### What the task requires
Reproduce the lines between the line holding "Tüm Hakları Saklıdır" and the line holding "internet sitesinin düzgün", inclusive.

### Data for this exercise
*** Block opens ***

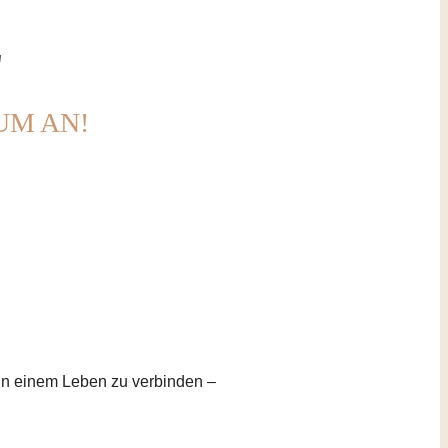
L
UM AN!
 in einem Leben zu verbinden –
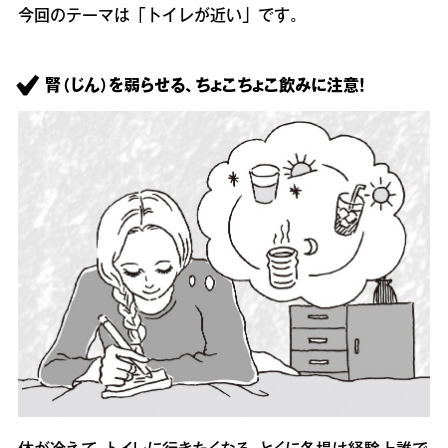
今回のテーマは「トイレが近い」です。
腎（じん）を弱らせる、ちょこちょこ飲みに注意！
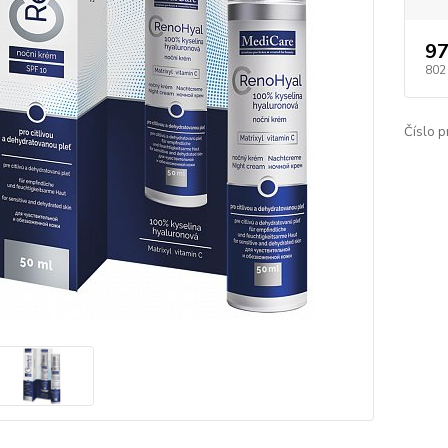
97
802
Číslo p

*** Block closes ***
*** Block opens ***

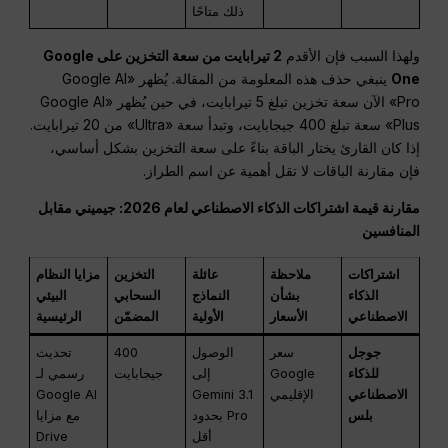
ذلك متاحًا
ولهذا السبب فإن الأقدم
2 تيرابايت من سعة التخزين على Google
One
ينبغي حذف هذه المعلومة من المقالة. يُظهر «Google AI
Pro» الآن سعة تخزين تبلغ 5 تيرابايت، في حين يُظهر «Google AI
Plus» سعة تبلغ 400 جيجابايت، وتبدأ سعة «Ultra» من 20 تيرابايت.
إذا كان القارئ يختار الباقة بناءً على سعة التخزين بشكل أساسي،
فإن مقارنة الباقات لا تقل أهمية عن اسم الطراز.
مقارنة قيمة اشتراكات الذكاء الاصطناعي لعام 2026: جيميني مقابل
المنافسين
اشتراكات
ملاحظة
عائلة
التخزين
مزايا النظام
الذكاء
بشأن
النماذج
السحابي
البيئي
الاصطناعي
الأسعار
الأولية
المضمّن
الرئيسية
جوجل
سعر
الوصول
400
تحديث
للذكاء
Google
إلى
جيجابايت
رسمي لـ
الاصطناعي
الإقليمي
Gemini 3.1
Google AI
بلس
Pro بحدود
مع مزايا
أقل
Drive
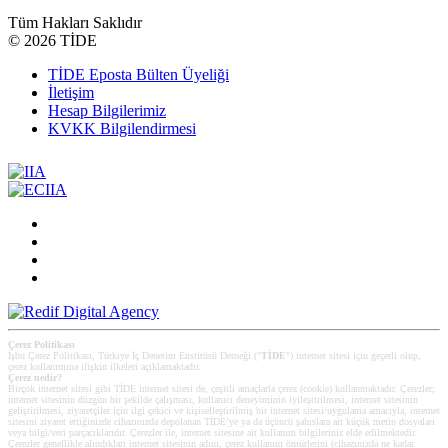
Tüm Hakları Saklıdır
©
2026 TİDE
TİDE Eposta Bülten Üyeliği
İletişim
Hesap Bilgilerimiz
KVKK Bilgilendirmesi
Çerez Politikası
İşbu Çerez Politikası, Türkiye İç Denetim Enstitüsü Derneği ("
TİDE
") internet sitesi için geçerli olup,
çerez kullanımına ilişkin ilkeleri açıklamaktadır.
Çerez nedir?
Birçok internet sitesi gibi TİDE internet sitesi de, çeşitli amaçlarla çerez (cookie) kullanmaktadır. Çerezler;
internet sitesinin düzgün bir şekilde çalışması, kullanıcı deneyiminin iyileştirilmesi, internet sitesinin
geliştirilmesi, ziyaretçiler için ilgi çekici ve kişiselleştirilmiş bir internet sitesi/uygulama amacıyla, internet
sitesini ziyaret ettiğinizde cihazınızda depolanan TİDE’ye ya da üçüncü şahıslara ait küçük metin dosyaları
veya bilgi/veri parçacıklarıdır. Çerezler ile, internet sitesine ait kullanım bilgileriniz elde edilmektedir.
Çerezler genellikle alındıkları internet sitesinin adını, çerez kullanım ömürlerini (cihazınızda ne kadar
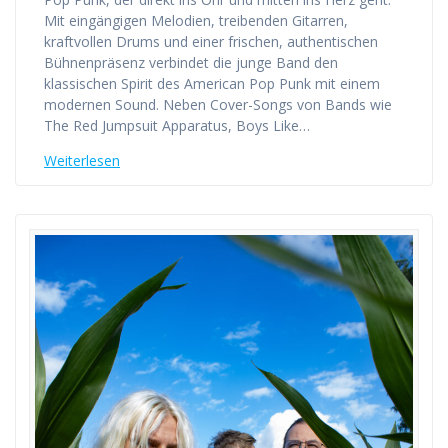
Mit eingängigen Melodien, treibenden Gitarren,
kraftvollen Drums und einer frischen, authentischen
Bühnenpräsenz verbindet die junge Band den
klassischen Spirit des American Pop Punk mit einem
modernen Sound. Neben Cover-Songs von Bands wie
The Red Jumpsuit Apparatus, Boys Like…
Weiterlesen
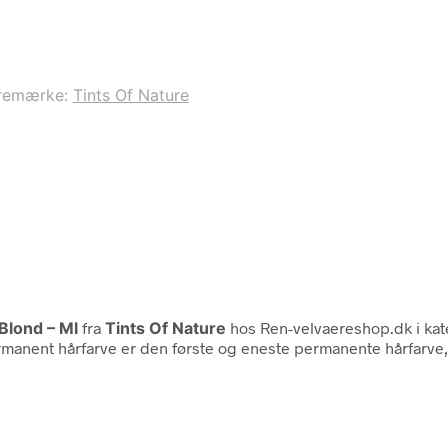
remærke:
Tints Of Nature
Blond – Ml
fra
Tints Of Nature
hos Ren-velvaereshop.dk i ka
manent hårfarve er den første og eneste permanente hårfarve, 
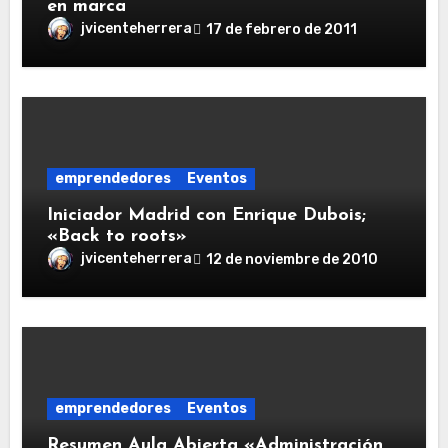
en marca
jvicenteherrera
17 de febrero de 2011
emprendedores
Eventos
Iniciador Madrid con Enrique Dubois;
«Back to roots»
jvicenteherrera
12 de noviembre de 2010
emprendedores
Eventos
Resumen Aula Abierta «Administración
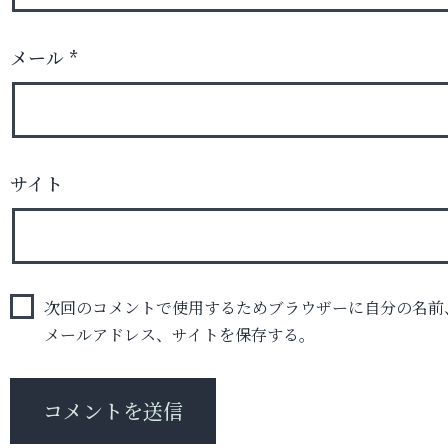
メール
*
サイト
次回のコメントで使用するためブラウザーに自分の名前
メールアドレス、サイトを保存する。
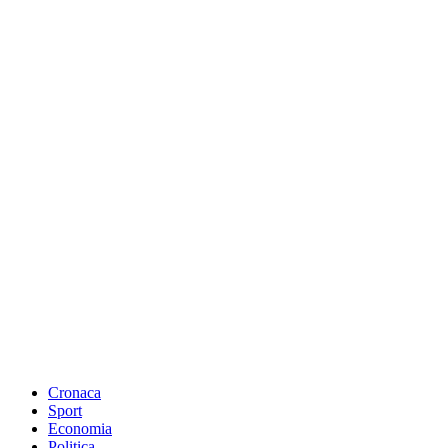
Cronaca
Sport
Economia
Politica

*** Block closes ***
*** Block opens ***

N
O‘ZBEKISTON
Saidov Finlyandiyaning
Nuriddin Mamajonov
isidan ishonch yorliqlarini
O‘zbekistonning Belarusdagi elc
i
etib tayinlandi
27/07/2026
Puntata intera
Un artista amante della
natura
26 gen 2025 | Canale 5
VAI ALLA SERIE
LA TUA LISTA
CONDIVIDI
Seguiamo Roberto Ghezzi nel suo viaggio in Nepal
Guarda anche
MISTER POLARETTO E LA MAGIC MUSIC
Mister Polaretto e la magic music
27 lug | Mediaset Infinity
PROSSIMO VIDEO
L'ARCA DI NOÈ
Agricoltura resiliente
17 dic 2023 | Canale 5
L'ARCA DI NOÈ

*** Block closes ***

### Task solution
Tüm Hakları Saklıdır
©
2026 TİDE
TİDE Eposta Bülten Üyeliği
İletişim
Hesap Bilgilerimiz
KVKK Bilgilendirmesi
Çerez Politikası
İşbu Çerez Politikası, Türkiye İç Denetim Enstitüsü Derneği ("
TİDE
") internet sitesi için geçerli olup,
çerez kullanımına ilişkin ilkeleri açıklamaktadır.
Çerez nedir?
Birçok internet sitesi gibi TİDE internet sitesi de, çeşitli amaçlarla çerez (cookie) kullanmaktadır. Çerezler;
internet sitesinin düzgün bir şekilde çalışması, kullanıcı deneyiminin iyileştirilmesi, internet sitesinin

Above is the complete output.